Still, the IDF claims it used restraint.
“The IDF has been defending Israeli communities and Israeli civilians against multiple attacks from Gaza towards Israel over the last two months. Throughout these attacks, we have been using different measures – riot control measures, and as a last resort, we have used sniper fire in order to stop the most dangerous of threats from breeching the border and coming into Israel,” says Conricus.
“I’d like to emphasize that we have only been using standard ammunition only, not special, nothing out of the ordinary, standard sniper ammunition only,” he adds.
Ghassan Abu-Sitta runs the American University of Beirut (AUB) Hospital’s reconstructive surgery, and has been coming to Gaza since the 1980s.
“It is these almost identical cases of complex injuries to the limbs needing protracted and repeated surgical interventions, surgical interventions, and really complex surgical interventions because of the amount of tissue destruction that these high velocity bullets produce,” said Abu-Sitta.
What’s not in dispute is that Israeli forces have wounded thousands of Palestinians, many now handicapped for life.

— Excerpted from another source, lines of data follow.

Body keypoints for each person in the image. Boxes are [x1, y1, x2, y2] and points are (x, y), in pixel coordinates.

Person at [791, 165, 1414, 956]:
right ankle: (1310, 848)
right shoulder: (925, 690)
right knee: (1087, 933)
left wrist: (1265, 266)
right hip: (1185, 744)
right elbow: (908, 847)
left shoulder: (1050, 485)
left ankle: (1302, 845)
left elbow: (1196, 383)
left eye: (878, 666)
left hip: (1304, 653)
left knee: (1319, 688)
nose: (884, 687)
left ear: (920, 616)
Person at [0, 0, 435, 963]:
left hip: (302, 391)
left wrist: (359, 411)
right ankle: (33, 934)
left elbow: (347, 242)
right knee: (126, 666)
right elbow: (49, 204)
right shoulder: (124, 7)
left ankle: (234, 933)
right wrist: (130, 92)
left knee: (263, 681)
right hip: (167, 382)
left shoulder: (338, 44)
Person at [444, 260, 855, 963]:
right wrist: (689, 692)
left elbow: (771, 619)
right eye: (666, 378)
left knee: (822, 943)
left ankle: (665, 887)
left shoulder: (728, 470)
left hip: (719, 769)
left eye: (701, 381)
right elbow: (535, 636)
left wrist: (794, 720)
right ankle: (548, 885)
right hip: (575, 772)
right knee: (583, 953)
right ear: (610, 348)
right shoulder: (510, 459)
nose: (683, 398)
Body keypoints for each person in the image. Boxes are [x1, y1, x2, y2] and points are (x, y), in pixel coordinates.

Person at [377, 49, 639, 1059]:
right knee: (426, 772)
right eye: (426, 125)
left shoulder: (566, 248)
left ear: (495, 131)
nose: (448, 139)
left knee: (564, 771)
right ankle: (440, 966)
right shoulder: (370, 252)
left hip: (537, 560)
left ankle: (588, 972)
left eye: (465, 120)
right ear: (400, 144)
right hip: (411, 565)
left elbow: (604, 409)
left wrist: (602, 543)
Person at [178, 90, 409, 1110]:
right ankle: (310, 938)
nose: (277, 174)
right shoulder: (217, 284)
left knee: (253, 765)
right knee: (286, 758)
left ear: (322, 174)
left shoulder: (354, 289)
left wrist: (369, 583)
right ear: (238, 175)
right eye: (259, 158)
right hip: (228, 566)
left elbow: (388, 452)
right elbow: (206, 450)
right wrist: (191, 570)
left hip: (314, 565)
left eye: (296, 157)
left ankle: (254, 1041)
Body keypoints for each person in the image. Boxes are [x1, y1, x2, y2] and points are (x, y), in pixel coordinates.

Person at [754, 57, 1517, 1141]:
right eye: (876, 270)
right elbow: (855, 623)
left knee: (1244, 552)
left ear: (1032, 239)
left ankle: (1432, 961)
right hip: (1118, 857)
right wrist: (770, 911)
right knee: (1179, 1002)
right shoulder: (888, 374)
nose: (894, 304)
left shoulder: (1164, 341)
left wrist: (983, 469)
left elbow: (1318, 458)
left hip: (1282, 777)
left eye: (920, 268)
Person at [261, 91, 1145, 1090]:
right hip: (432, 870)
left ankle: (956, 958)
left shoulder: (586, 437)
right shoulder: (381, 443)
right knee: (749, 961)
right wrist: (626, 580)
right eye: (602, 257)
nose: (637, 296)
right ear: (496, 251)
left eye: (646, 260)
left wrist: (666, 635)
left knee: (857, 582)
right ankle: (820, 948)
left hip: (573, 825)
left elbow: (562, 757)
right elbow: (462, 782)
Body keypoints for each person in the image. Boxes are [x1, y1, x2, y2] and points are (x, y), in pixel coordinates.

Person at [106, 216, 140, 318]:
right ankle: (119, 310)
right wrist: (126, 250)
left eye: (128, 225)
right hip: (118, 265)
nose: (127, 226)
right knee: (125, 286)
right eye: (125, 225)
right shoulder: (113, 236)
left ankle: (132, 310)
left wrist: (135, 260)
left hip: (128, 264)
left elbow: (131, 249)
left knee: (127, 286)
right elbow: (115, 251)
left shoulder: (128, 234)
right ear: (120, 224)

Among the injured is 20-year-old Alaa Al-Dali from Rafah, near the border with Egypt. He was shot during the first of the Great March of Return protests on March 30.
He is propped up on his bed in a simple bedroom. In the corner on a dresser hangs his helmet and cycling medals, dangling above a collection of trophies. On a simple white cupboard, someone has scrawled images of Disney characters.
“I went by bike, in my cycling shoes and uniform, to the protest,” he said. “I thought my chances of being shot were one in a hundred. If I had known a single hair on my head would have been harmed I wouldn’t have gone.”
Chance was not on his side. Shortly after he arrived at the protest site near Rafah, a bullet ripped into Alaa’s right leg, even though he insists he was well away from the fence separating Gaza and Israel.
“When the doctor saw me, the first thing he said was, ‘We’ll have to amputate.’ I was shocked. I begged him not to amputate. I thought I was dreaming, having a nightmare and I wanted to wake up from it.”
After several operations, surgeons amputated his right leg above the knee.
Alaa had qualified to be part of the Palestinian cycling team at the upcoming Asian games in Indonesia this summer. Now his bicycle sits idle outside his bedroom, leaning against his new wheelchair.
“The dream I’ve been pursuing and training for, for years, disappeared in the blink of an eye,” Alaa says.
His father, Lutfi, tells CNN he once made a good living running a furniture workshop in Israel. It’s been years since he has had steady work. Like many in Gaza who came of age before the signing of the Oslo Peace Accords in 1993, he is contemptuous of all Palestinian factions, under whom life has gone from bad to worse to worse still. Hamas, which has ruled Gaza since 2007, says Lutfi, “eats cake, while we search for bread.”
Lutfi says he has no idea how he will be able to support his now-handicapped son.
AUB Hospital’s Dr. Abu-Sitta sees the epidemic of bullet wounds as the start of decades of disability for a generation of young Palestinians.
“If you permanently cripple that individual,” he says, “not only are you taking away their ability to contribute economically, they become an economic burden. If they are in their 20s or late teens, then that’s a lifetime of economic disability. They need help.”